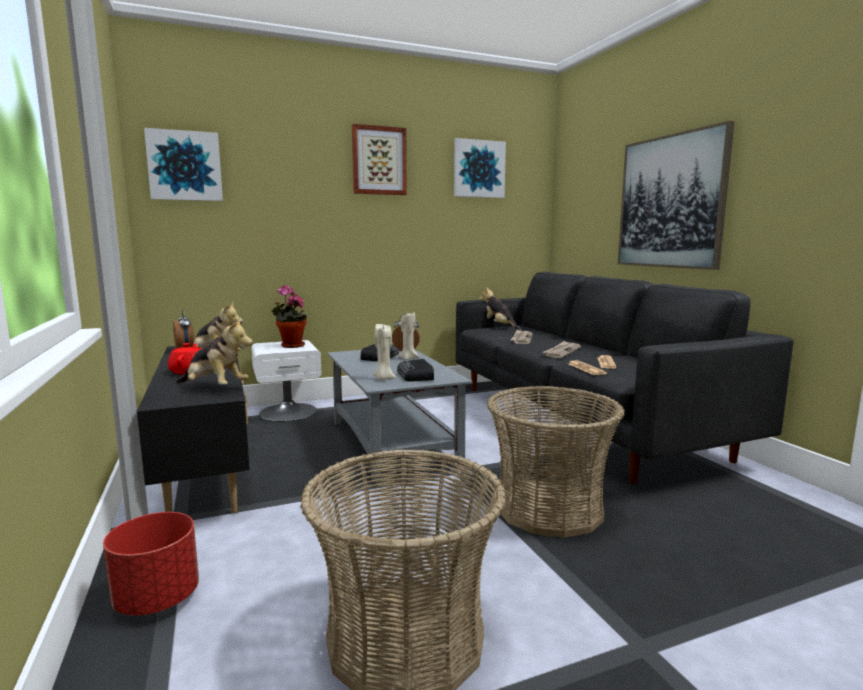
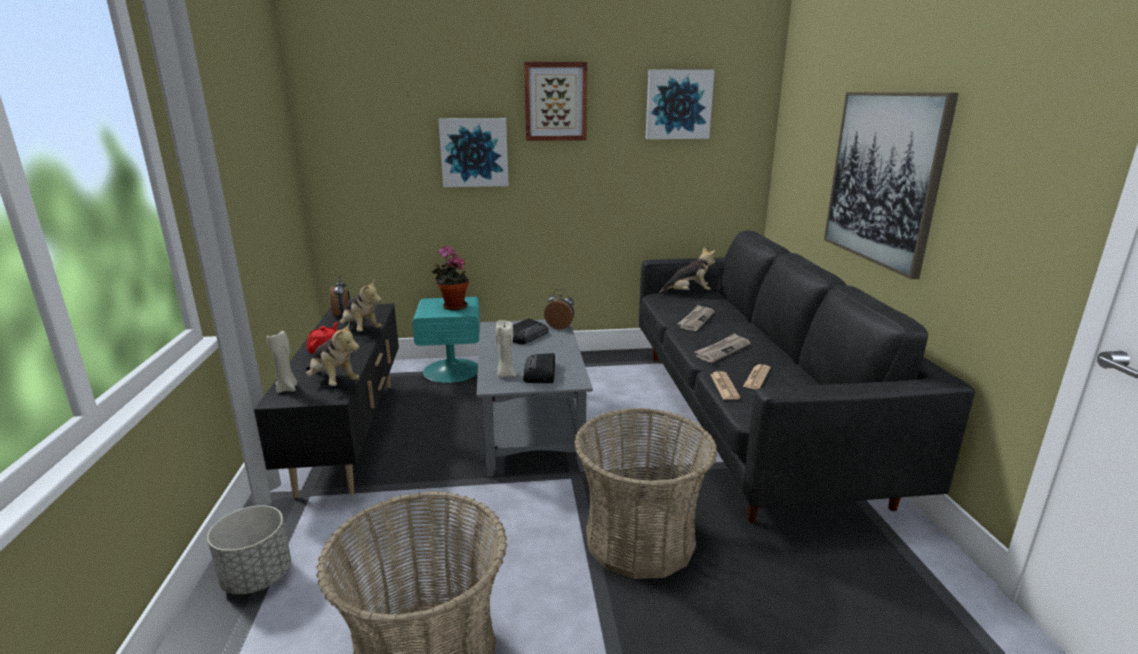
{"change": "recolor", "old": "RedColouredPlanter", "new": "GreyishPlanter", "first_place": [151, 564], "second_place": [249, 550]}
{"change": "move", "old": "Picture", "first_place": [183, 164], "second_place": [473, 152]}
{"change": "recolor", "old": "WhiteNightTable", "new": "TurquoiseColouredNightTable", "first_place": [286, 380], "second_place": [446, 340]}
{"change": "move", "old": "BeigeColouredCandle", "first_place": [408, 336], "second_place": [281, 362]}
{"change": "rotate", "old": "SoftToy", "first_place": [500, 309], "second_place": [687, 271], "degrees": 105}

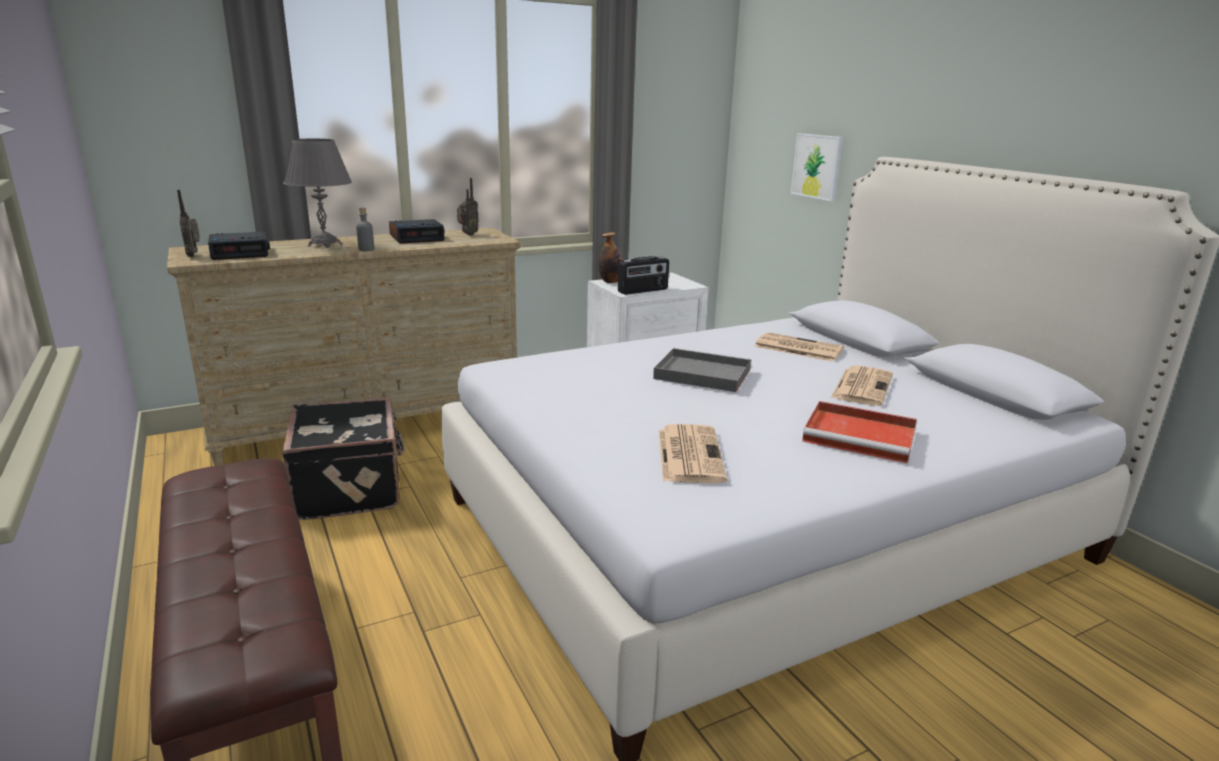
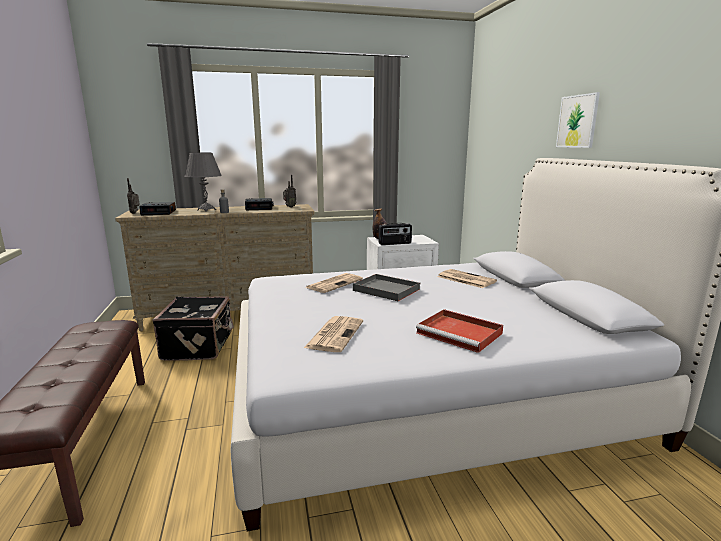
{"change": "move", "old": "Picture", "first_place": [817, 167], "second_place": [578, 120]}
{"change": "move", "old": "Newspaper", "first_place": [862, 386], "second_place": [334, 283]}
....
* Problem details: When an image appears in the data, skip it and output the rest exactly.

* Result:
{"change": "recolor", "old": "RedColouredPlanter", "new": "GreyishPlanter", "first_place": [151, 564], "second_place": [249, 550]}
{"change": "move", "old": "Picture", "first_place": [183, 164], "second_place": [473, 152]}
{"change": "recolor", "old": "WhiteNightTable", "new": "TurquoiseColouredNightTable", "first_place": [286, 380], "second_place": [446, 340]}
{"change": "move", "old": "BeigeColouredCandle", "first_place": [408, 336], "second_place": [281, 362]}
{"change": "rotate", "old": "SoftToy", "first_place": [500, 309], "second_place": [687, 271], "degrees": 105}

{"change": "move", "old": "Picture", "first_place": [817, 167], "second_place": [578, 120]}
{"change": "move", "old": "Newspaper", "first_place": [862, 386], "second_place": [334, 283]}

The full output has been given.